Texas College Kids Learn About Drunk Driving Through Dodgeball

TxDOT Virtual Dodgeball to Prevent Drunk Driving

Organizations all over the U.S. are coming up with creative ways to teach about the dangers of drunk driving. For instance, educational simulators or ‘drunk goggles’ may leave a more lasting impression on young people, and encourage them to avoid drunk driving.

The Texas Department of Transportation (TxDOT) is adding to the conversation by using a virtual dodgeball game to teach college students about the dangers of drunk driving.

A few months ago, the organization visited the University of Texas in Austin because most alcohol-related crashes involve people between the ages of 18 to 35.

How Does the Virtual Dodgeball Game Work?

TxDOT set up a booth with a big screen in front of the player. The screen then tracks the player’s movement as they try to dodge the balls. The game gradually starts to slow down the player’s ability to react as they ‘raise’ the amount of alcohol.

After playing, one student in a news article said that, “if I can’t even dodge a football, I could not even operate a car or anything like that.”

The focus of the game was to leave students with the realization that alcohol can severely affect your driving skills. Students should also be pro-active and have a game plan before going to parties and events that involve alcohol, like appointing a designated driver or having a ridesharing app on their phones.

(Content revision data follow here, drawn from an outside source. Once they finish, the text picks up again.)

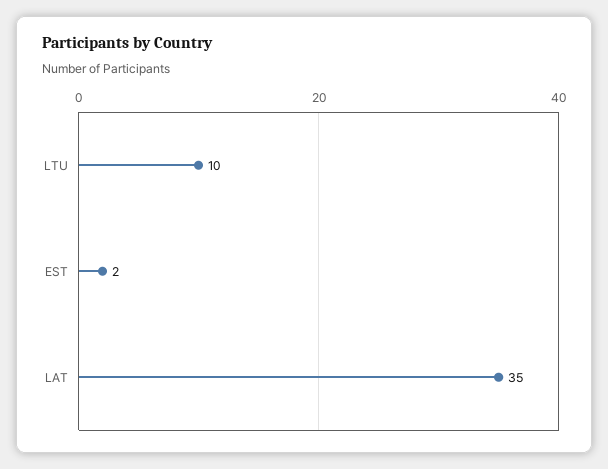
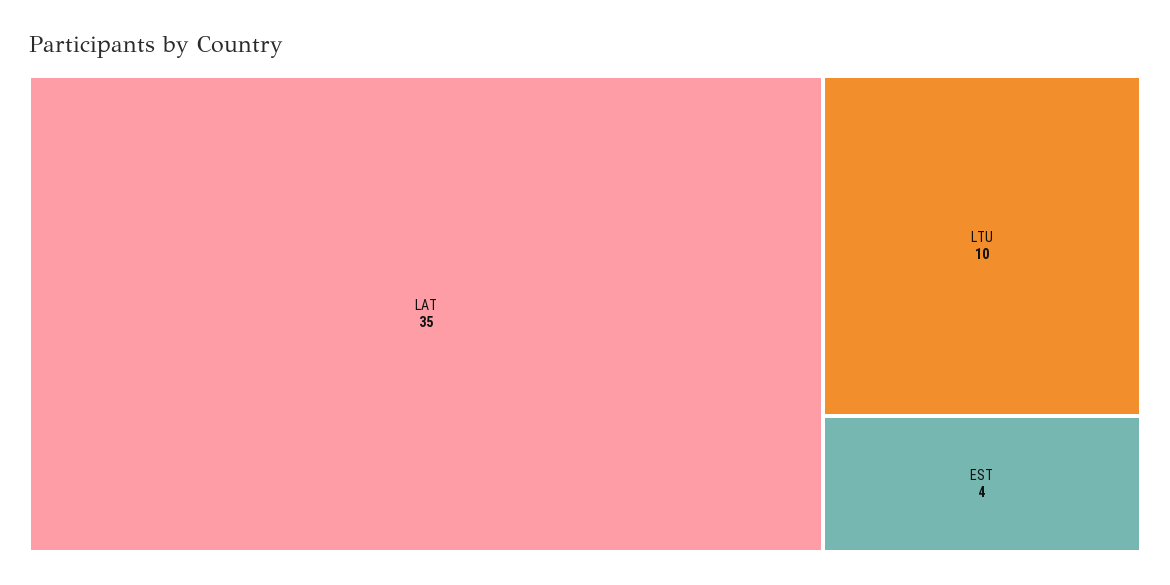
  {
    "LTU": 10,
-   "EST": 2,
+   "EST": 4,
    "LAT": 35
  }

Texas Drunk Driving Statistics

In the National Highway Traffic Safety Administration (NHTSA)’s recent drunk driving data, Texas was the state with the highest drunk driving-related deaths. And from TxDOT’s numbers, 28 percent of crashes in Texas in 2016 were alcohol-related. In Austin during Labor Day weekend in 2016, there were 34 alcohol-related crashes. Two of those resulted in a fatality and six with an injury.

With the TxDOT and other organizations educating younger people against drunk driving in more creative ways, we can see these numbers decrease. One tool that’s changing the numbers already is an Ignition Interlock Device.

Mothers Against Drunk Driving (MADD) reports that between 2015 and 2016, Ignition Interlocks stopped drivers 27,694 times with a BAC level of .08 or more. If these devices continue to be a requirement for DWI offenders, Texas will have safer roadways.